• [WHAT TO WORK ON]:
Nothing but the line holding "hfov_deg: 7.3" and the lines after it, through the end of the records, should be set down, each exactly as it is.

(Optical and exposure parameters)
^^^^^^^^

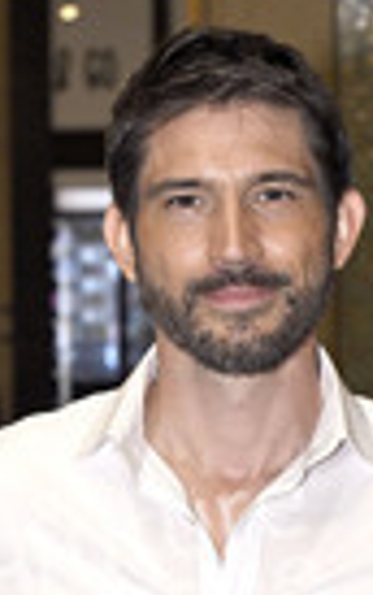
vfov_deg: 11.2
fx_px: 2935
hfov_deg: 7.3
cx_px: 226
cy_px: 803
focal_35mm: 181
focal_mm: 61
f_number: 5.6
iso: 1600
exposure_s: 1/320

^^^^^^^^

• [OUTPUT FOR THIS TASK]:
hfov_deg: 7.3
cx_px: 226
cy_px: 803
focal_35mm: 181
focal_mm: 61
f_number: 5.6
iso: 1600
exposure_s: 1/320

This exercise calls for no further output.